Provided entries
Segment Open

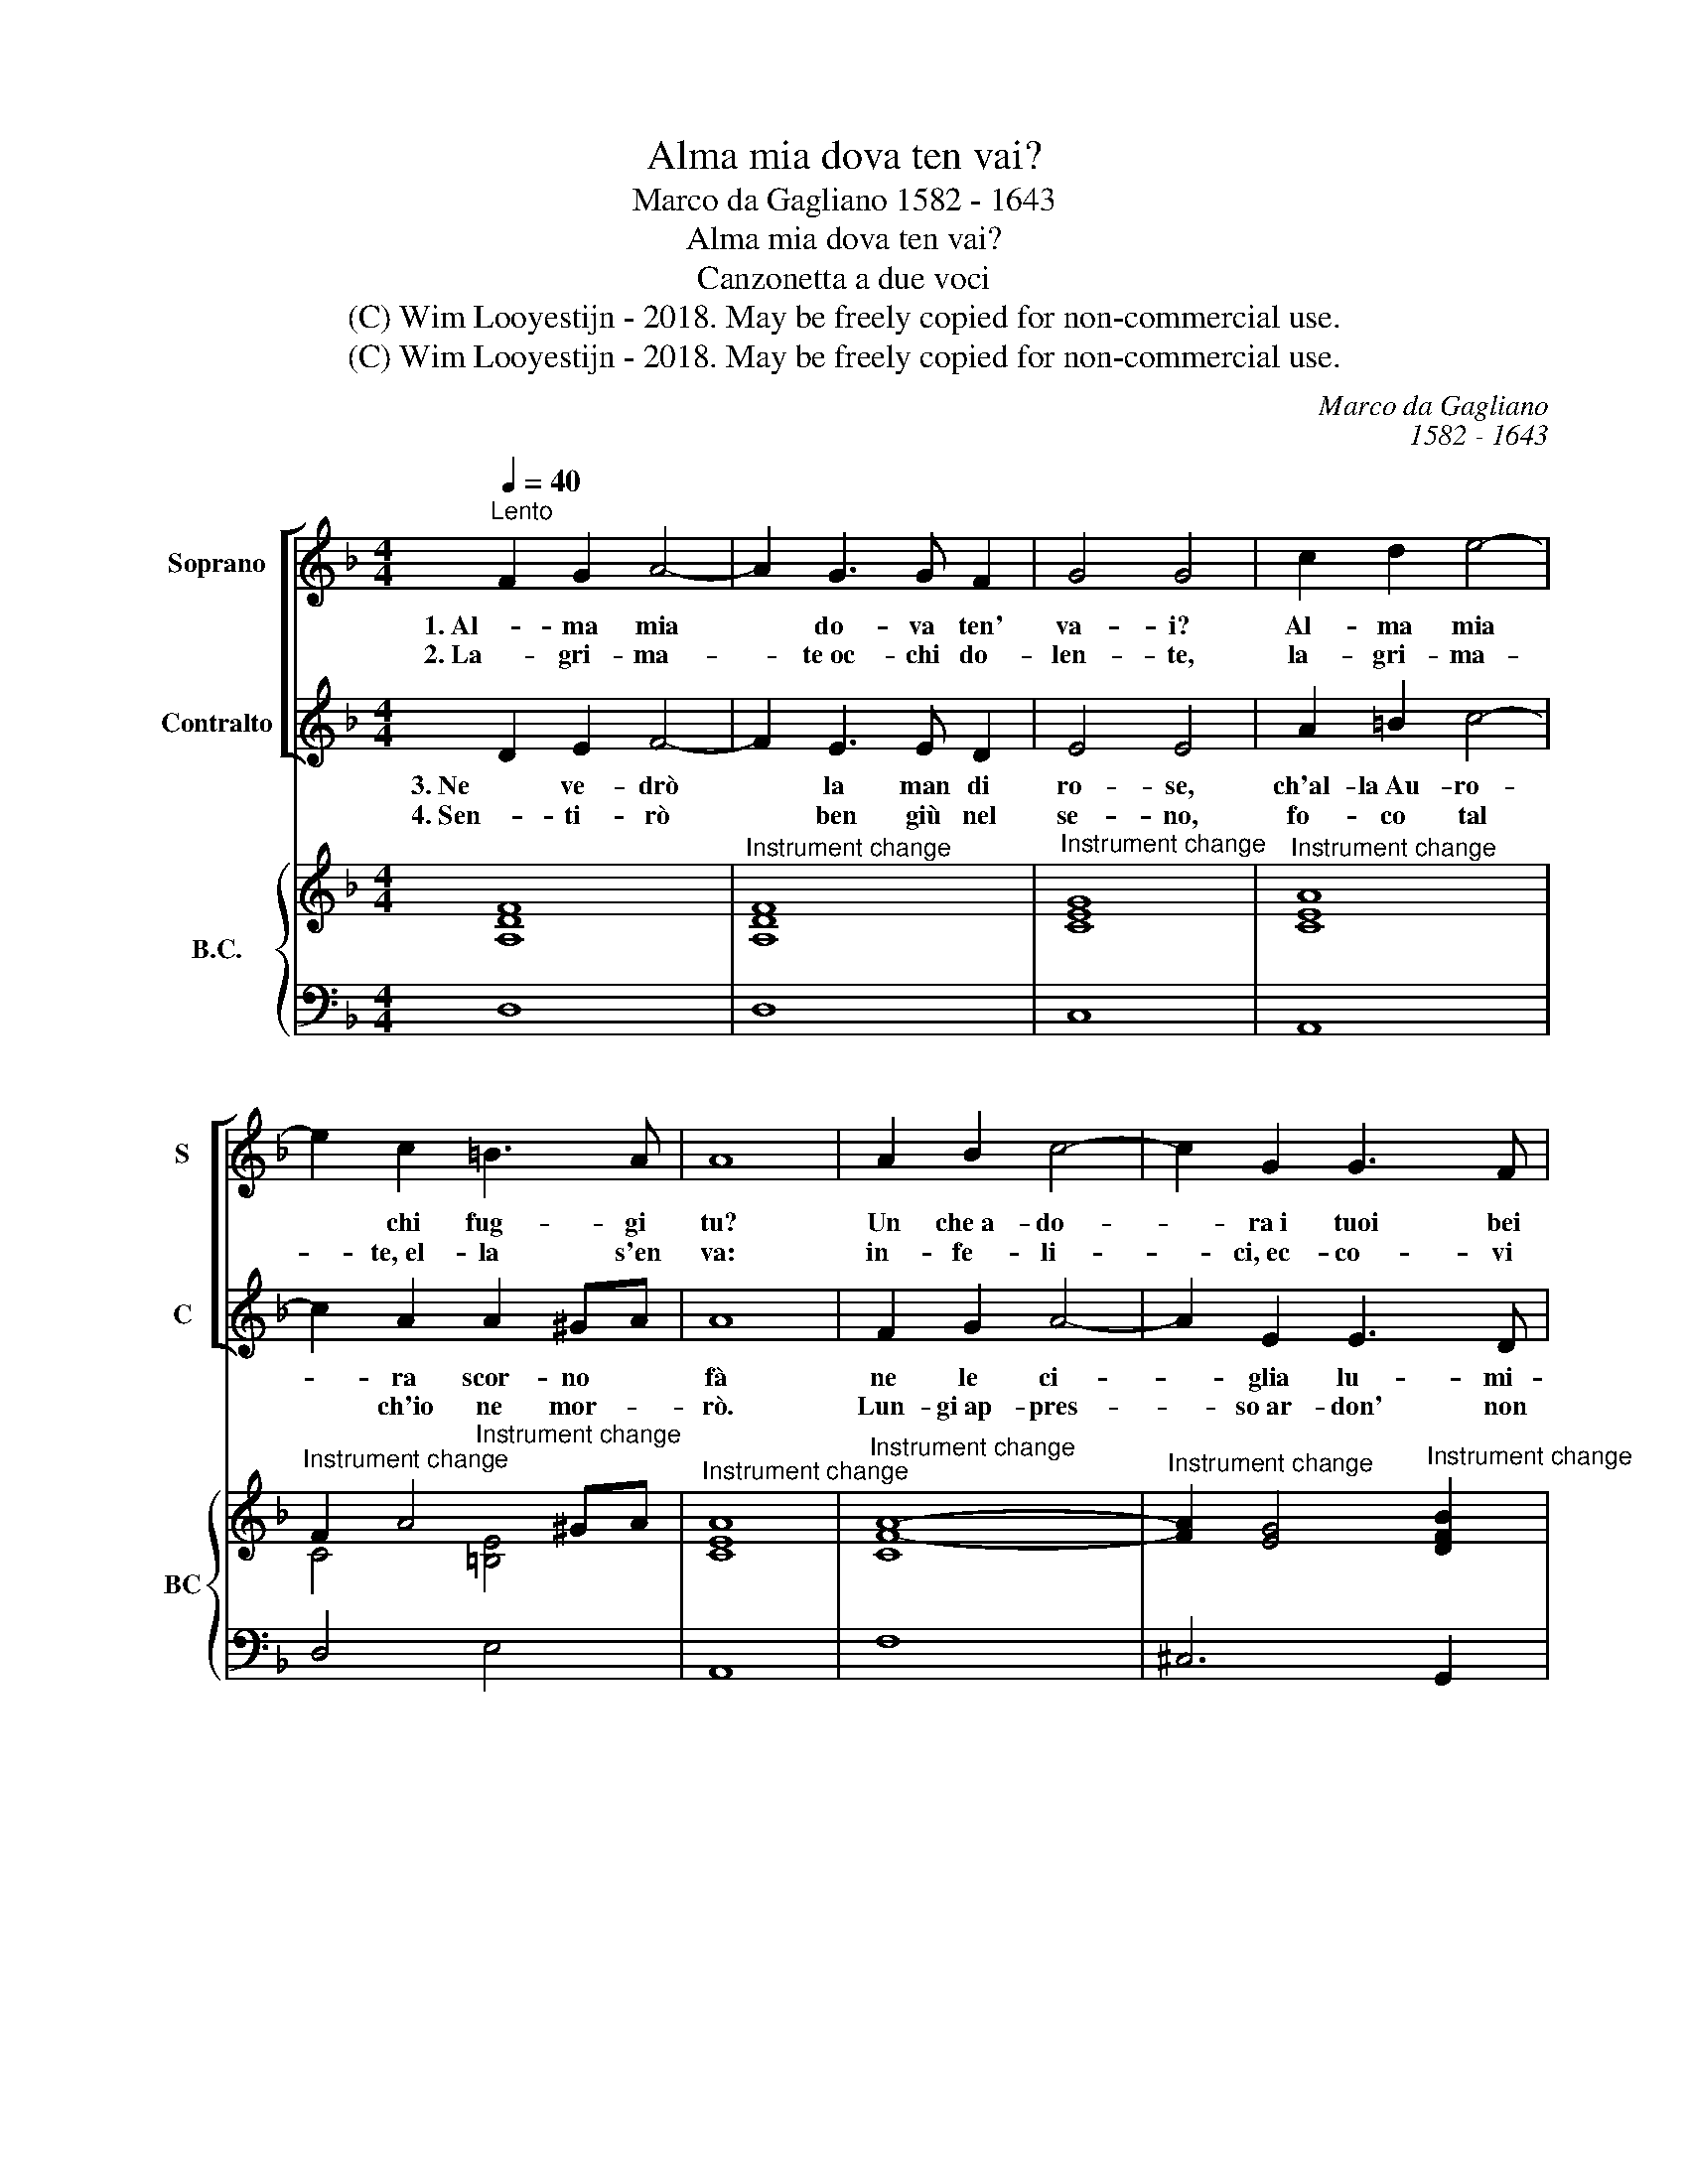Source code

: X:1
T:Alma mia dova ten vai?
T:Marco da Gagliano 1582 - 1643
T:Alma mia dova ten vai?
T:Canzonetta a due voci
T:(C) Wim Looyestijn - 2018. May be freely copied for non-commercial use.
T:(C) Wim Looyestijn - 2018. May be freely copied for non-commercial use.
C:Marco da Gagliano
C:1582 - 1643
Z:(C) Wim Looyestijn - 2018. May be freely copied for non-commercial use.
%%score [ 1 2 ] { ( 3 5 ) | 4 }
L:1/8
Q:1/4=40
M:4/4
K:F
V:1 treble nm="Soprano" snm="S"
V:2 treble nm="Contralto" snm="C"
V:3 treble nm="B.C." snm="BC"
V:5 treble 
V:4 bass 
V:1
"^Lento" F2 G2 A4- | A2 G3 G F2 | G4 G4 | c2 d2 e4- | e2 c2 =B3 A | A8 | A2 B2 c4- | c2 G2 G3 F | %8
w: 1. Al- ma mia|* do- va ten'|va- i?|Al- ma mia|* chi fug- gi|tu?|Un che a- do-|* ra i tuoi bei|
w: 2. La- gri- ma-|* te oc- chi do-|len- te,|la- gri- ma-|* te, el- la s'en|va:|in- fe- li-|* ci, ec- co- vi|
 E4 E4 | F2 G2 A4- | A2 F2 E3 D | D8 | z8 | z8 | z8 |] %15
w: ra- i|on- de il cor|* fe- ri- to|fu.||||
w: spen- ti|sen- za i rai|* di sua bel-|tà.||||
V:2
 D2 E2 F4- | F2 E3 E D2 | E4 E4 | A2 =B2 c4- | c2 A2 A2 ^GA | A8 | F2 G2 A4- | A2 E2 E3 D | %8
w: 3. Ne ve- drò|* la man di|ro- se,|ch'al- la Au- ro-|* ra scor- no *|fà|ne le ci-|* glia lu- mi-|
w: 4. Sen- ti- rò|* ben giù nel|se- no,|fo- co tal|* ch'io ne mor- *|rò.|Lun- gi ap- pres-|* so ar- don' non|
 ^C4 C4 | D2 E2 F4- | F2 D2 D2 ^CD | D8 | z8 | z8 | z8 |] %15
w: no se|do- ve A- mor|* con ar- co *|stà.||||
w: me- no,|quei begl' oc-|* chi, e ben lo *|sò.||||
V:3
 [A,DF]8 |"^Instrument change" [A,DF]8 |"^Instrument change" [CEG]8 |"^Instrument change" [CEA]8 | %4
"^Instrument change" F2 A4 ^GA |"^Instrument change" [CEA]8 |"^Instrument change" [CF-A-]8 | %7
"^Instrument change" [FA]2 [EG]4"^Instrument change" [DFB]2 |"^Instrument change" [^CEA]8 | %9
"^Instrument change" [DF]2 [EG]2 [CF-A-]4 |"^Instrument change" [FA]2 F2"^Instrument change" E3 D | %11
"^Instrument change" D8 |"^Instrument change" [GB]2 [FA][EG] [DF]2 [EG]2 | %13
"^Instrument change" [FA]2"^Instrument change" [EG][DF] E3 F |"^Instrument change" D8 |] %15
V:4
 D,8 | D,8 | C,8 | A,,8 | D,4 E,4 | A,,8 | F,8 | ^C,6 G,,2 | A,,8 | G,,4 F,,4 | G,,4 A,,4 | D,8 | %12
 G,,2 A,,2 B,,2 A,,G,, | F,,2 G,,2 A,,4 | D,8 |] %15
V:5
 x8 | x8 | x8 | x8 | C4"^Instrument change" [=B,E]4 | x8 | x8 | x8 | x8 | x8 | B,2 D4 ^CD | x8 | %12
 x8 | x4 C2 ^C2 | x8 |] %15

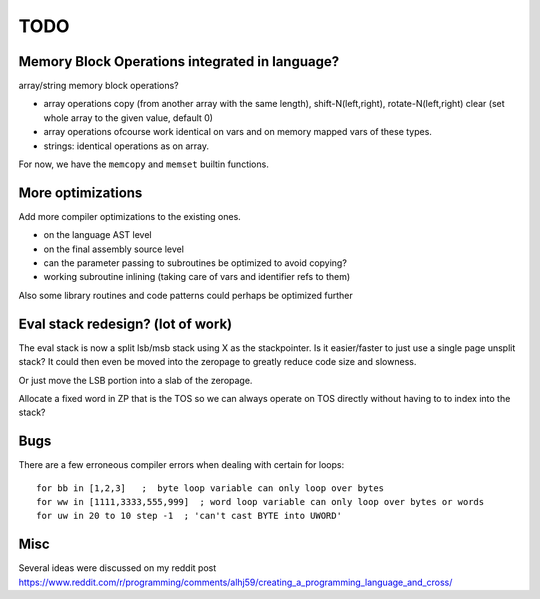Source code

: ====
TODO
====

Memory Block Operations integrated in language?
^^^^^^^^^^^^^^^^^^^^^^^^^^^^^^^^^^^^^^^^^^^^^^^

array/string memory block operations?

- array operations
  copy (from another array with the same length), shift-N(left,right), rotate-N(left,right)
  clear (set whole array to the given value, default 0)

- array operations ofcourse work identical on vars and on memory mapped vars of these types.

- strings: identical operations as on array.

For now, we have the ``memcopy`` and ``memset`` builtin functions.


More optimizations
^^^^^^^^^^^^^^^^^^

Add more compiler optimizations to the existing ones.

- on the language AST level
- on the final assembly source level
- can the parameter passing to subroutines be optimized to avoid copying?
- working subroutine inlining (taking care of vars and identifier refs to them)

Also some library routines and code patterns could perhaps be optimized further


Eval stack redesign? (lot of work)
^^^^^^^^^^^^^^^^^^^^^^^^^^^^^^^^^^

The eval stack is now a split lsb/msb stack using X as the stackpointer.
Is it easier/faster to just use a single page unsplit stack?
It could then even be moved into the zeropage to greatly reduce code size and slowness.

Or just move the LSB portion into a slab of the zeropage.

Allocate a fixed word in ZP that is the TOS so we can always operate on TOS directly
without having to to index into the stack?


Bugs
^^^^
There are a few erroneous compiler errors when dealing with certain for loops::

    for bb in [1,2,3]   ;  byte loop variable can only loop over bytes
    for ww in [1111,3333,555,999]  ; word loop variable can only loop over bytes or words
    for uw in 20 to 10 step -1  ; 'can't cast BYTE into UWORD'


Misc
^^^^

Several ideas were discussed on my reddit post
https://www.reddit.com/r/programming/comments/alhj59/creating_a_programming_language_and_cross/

Segment Closed

Assignment
Each line from the one with "More optimizations" through the end of the entries above must be set down exactly, both end lines included, and no other line may appear.

Response to the exercise
More optimizations
^^^^^^^^^^^^^^^^^^

Add more compiler optimizations to the existing ones.

- on the language AST level
- on the final assembly source level
- can the parameter passing to subroutines be optimized to avoid copying?
- working subroutine inlining (taking care of vars and identifier refs to them)

Also some library routines and code patterns could perhaps be optimized further


Eval stack redesign? (lot of work)
^^^^^^^^^^^^^^^^^^^^^^^^^^^^^^^^^^

The eval stack is now a split lsb/msb stack using X as the stackpointer.
Is it easier/faster to just use a single page unsplit stack?
It could then even be moved into the zeropage to greatly reduce code size and slowness.

Or just move the LSB portion into a slab of the zeropage.

Allocate a fixed word in ZP that is the TOS so we can always operate on TOS directly
without having to to index into the stack?


Bugs
^^^^
There are a few erroneous compiler errors when dealing with certain for loops::

    for bb in [1,2,3]   ;  byte loop variable can only loop over bytes
    for ww in [1111,3333,555,999]  ; word loop variable can only loop over bytes or words
    for uw in 20 to 10 step -1  ; 'can't cast BYTE into UWORD'


Misc
^^^^

Several ideas were discussed on my reddit post
https://www.reddit.com/r/programming/comments/alhj59/creating_a_programming_language_and_cross/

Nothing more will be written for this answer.